La situation est extrêmement complexe, comme on peut l'imaginer, et contraint les stratèges américains à faire des choix très difficiles. Il n'est pas exagéré d'affirmer que Washington a désormais admis que l'intervention militaire est incapable d'obtenir des résultats définitifs contre l'Iran à court terme, et qu'un passage d'une phase de conflit militaire à une guerre économique totale contre l'Iran semble de plus en plus probable. C'est ce qu'a annoncé Trump hier soir sur ses réseaux sociaux, promettant une campagne violente d'étranglement économique « tous azimuts » contre Téhéran : elle touchera donc tous les secteurs de l'économie. De fait, le tweet du magnat new-yorkais laisse entendre que les États-Unis préparent des sanctions secondaires contre les pays qui maintiennent des relations économiques avec l'Iran (à savoir la Chine, la Russie et l'Inde). C'est un choix extrêmement dangereux qui, s'il était mis en œuvre, pourrait dévaster l'économie mondiale. À cet égard, il nous faudra toutefois patienter, car Trump nous a habitués à des annonces sensationnelles qu'il n'a heureusement jamais suivies de mesures concrètes.
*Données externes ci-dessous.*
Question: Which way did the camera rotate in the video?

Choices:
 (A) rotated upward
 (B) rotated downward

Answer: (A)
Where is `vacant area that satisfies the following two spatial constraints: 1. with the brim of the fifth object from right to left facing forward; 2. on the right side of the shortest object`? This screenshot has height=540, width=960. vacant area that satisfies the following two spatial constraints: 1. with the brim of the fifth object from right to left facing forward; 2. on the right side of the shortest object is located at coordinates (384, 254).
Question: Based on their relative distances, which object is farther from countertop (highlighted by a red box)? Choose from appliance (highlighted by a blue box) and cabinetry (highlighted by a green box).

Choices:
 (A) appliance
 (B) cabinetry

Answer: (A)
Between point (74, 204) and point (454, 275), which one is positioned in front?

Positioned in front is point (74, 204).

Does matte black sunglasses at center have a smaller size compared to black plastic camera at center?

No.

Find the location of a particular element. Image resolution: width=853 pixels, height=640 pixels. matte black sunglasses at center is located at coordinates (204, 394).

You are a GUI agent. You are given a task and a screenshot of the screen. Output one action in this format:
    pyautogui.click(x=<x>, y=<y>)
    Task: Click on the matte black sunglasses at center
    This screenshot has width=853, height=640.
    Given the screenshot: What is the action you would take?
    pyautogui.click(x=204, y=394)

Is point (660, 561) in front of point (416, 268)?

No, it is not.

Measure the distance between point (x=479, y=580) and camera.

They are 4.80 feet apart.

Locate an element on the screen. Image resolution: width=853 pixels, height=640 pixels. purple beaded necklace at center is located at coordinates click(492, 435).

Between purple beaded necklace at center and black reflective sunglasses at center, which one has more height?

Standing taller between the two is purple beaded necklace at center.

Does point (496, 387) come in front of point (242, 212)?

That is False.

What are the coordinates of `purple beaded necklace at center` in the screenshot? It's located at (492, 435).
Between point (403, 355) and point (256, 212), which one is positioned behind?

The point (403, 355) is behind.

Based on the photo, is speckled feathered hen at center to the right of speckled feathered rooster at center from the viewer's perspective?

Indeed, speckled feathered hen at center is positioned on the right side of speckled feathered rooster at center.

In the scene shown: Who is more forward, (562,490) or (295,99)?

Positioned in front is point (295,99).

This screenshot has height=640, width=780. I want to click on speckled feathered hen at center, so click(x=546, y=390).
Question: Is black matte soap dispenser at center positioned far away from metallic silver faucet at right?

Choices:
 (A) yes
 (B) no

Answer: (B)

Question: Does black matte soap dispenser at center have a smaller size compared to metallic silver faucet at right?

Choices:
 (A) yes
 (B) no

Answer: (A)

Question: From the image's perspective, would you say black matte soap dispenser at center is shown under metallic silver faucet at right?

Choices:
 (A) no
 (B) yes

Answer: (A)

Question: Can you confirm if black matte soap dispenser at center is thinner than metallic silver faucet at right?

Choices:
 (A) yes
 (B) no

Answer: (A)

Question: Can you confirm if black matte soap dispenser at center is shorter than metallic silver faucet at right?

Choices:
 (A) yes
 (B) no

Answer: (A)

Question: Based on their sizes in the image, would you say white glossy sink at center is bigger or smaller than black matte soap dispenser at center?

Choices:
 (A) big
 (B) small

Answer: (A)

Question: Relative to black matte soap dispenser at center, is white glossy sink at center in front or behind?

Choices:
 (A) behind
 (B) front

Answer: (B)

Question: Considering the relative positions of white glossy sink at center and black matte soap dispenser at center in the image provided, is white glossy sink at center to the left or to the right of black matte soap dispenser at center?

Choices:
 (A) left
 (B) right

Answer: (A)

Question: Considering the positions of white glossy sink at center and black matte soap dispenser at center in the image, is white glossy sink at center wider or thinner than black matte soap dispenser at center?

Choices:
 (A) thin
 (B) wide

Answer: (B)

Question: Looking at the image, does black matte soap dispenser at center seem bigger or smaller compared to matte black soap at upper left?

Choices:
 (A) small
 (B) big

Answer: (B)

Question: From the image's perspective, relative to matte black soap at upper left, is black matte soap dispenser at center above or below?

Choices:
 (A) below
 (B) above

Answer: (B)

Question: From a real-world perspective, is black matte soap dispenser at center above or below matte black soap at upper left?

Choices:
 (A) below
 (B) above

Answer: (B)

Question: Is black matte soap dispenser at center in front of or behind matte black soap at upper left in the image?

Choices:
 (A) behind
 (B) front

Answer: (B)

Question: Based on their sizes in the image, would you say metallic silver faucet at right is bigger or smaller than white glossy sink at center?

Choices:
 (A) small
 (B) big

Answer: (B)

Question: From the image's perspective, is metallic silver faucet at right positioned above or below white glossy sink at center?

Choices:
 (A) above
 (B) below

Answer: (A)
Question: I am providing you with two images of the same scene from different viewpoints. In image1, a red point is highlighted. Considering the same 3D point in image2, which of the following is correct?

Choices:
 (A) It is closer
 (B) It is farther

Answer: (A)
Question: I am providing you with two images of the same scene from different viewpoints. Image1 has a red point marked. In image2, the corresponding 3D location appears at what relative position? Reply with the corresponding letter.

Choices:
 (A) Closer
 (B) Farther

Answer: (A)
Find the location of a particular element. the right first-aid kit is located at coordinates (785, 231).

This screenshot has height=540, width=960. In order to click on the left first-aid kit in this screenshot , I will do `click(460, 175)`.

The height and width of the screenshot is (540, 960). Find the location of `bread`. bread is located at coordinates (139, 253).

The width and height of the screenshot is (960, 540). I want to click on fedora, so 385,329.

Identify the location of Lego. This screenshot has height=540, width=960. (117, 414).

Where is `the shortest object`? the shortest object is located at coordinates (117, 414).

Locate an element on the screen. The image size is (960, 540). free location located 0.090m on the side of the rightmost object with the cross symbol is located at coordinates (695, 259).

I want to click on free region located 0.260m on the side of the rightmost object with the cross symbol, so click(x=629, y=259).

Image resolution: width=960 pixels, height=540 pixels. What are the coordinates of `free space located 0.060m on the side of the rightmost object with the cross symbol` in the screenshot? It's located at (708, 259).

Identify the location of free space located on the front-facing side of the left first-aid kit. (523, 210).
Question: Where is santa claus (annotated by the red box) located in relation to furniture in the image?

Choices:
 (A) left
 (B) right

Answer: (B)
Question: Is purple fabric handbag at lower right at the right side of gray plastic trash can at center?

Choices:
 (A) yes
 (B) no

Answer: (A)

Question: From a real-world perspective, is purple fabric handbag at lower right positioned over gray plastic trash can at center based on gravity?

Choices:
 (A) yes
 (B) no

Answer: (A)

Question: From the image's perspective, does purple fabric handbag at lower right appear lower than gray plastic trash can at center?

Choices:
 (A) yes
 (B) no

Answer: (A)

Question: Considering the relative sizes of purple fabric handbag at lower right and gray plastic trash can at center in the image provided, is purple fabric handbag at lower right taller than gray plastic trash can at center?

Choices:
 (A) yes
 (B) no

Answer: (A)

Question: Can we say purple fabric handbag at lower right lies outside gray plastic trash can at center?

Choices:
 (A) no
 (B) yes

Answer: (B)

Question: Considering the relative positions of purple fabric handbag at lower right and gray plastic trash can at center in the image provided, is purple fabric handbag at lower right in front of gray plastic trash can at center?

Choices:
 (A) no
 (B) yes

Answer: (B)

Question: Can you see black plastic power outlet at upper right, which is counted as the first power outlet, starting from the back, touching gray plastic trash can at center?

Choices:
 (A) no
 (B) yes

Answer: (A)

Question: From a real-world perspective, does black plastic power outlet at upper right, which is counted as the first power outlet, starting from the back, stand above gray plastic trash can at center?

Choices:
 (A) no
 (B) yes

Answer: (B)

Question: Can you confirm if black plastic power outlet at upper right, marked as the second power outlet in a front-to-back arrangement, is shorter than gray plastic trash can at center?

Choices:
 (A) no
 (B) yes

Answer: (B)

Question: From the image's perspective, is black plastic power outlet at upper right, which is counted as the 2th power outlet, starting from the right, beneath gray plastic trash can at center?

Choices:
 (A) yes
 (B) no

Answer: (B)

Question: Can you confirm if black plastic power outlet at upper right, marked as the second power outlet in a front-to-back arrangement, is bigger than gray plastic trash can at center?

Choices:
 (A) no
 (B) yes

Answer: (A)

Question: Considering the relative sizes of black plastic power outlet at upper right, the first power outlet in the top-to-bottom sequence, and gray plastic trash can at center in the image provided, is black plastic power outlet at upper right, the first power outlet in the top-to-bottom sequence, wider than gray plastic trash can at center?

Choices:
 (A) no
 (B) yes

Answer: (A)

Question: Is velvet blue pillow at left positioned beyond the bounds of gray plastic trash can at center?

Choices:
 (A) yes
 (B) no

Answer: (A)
Quoi qu'il en soit, si une telle mesure aurait pu être décisive il y a dix ans, les États-Unis n'ont plus la capacité d'imposer un boycott économique total aux pays tiers (à l'exception, bien sûr, des vassaux européens). Sans compter que l'Iran réagirait à une telle action par la fermeture indéfinie du détroit d'Ormuz. Dès lors, un effondrement des marchés financiers et des changes serait quasi inévitable.